We take unattended upgrades for granted on Debian-based servers, and that will likely help the Docker host system, but I'm not aware of anything nearly as automated for rebuilding and redeploying the images themselves.

It could be part of your CI/CD pipeline but that in itself is a lot of extra setup and must not be neglected, and it must make sense, e.g. pin in a way that will still pick up security patches and have a dependency audit as part of CI/CD to report when the patching hasn't been enough (e.g. due to semver constraints).


Docker's website has pretty sweet automation that you can use to re-build your containers automatically when the base image changes.

What you describe isn't hard to achieve.
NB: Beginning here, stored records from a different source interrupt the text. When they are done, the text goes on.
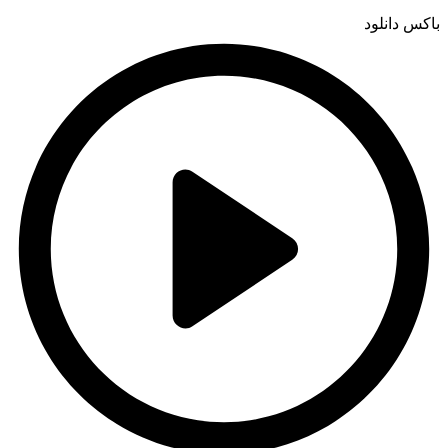
باکس دانلود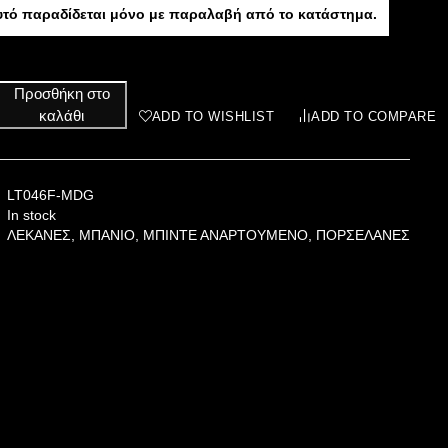
υτό παραδίδεται μόνο με παραλαβή από το κατάστημα.
Προσθήκη στο
καλάθι
ADD TO WISHLIST
ADD TO COMPARE
LT046F-MDG
In stock
ΛΕΚΑΝΕΣ
,
ΜΠΑΝΙΟ
,
ΜΠΙΝΤΕ ΑΝΑΡΤΟΥΜΕΝΟ
,
ΠΟΡΣΕΛΑΝΕΣ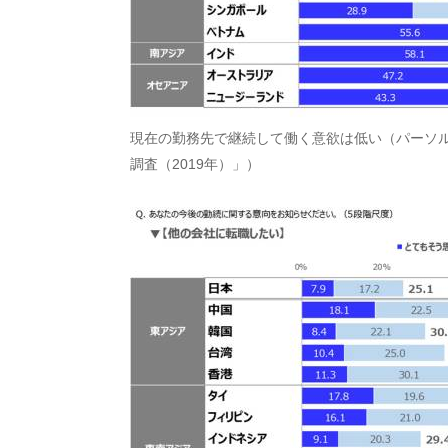
現在の勤務先で継続して働く意欲は低い（パーソル
調査（2019年）」）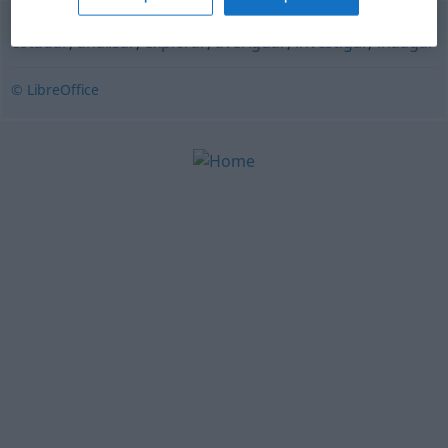
estudar
,
analisar
,
explorar
,
averiguar
,
investigar
,
indagar
© LibreOffice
Write a one-line cron job that gets the latest packages for your container's base, writes them to a file, commits it to Git, and pushes it. Then set up a Git webhook that runs a script you have to build your container with a new version and push that to a dev instance. Add some tests, and you have an entire CI/CD process with just one cron job and one Git webhook.


Why? I develop C++ servers for Linux. I have script that can build production server from nothing with all the dependencies needed, deploy database and then pull down source build executable run tests and install it as a daemon. I test if from scratch every once in a while just in case and did not have any troubles for years.


> you never have to think about the host OS ever again

This is literally one of the only things that is not included in a container image. The Linux kernel is the Operating System and you are subject to differences in its configuration depending on where the container is running. You are referring to the distribution.


> You should just develop your apps in/with/for containers. The container contains all the dependencies for your app. This way you never have to think about the host OS ever again; your app "just works" (once you hook up the networking, environment, secrets, storage, logging, etc for whatever is running your container). That sounds like a lot of extra work, but actually it's just standardizing the things you should already be dealing with even if you didn't use containers. The end result is your app works more reliably and you can run it anywhere.

This is a false sense of reproducibility. I encountered cases where container worked well on one machine and crashed or had weird bugs on another one.


This happens, but is pretty rare. Using containers generally leads to much more reliable portability than trying to manage all the dependencies by hand.